化学生物学:概日リズムを変化させるメラトニン受容体リガンドのバーチャルでの発見
Nature 579, 7800 doi: 10.1038/s41586-020-2027-0
神経調節物質のメラトニンは、2種類のGタンパク質共役受容体MT1とMT2の作用を介して、概日リズムと関連する生理機能とを同調させる。松果体から24時間周期で夜にメラトニンが放出されると、これが視床下部の視交叉上核のメラトニン受容体を活性化し、動物の生理や行動を明暗サイクルと同調させる。2種類の受容体は、睡眠障害やうつの患者の概日サイクルを明暗サイクルに合うように調節するための薬剤標的であることが確証されている。しかし、その重要性にもかかわらず、in vivoで活性のあるMT1選択的リガンドはほとんど報告されておらず、これが生物の概日リズムの研究や標的治療の開発を妨げている。今回我々は1億5000万個を超えるバーチャル分子を、構造的な適合と化学的新規性を優先して、MT1の結晶構造とドッキングさせてみた。

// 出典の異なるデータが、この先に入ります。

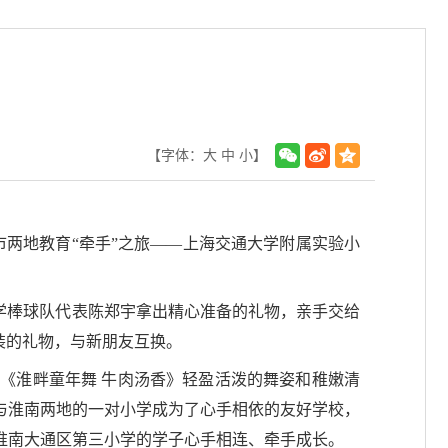
【字体：
大
中
小
】
市两地教育“牵手”之旅——上海交通大学附属实验小
小学棒球队代表陈郑宇拿出精心准备的礼物，亲手交给
装的礼物，与新朋友互换。
《淮畔童年舞 牛肉汤香》轻盈活泼的舞姿和稚嫩清
与淮南两地的一对小学成为了心手相依的友好学校，
淮南大通区第三小学的学子心手相连、牵手成长。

そして、これらの化合物のうちで高得点を得た38個の分子を実際に合成して調べたところ、470ピコモルから6マイクロモル濃度の範囲で影響を発揮する複数のリガンドが明らかになった。構造に基づく最適化によって、これまでに研究された化学種とはトポロジカルに無関係な2つのMT1選択的インバースアゴニストが得られた。これらは概日リズムの再同調化のマウスモデルでインバースアゴニストとして作用した。これらのMT1選択的インバースアゴニストは、主観的夕暮れの時点で与えると、マウスの概日時計の位相を1.3~1.5時間進めることが分かった。このアゴニスト様の影響は、MT1ノックアウトマウスでは消失したが、MT2ノックアウトマウスでは消失しなかった。この研究によって、MT1選択的に働くリガンドを介してメラトニン受容体の生物学的性質を調節するという選択肢が見えてきたのに加えて、非常に大規模で多様なライブラリーの構造ベースでのスクリーニングから、in vivo活性のあるこれまで報告されていない化学種が発見される可能性が実証された。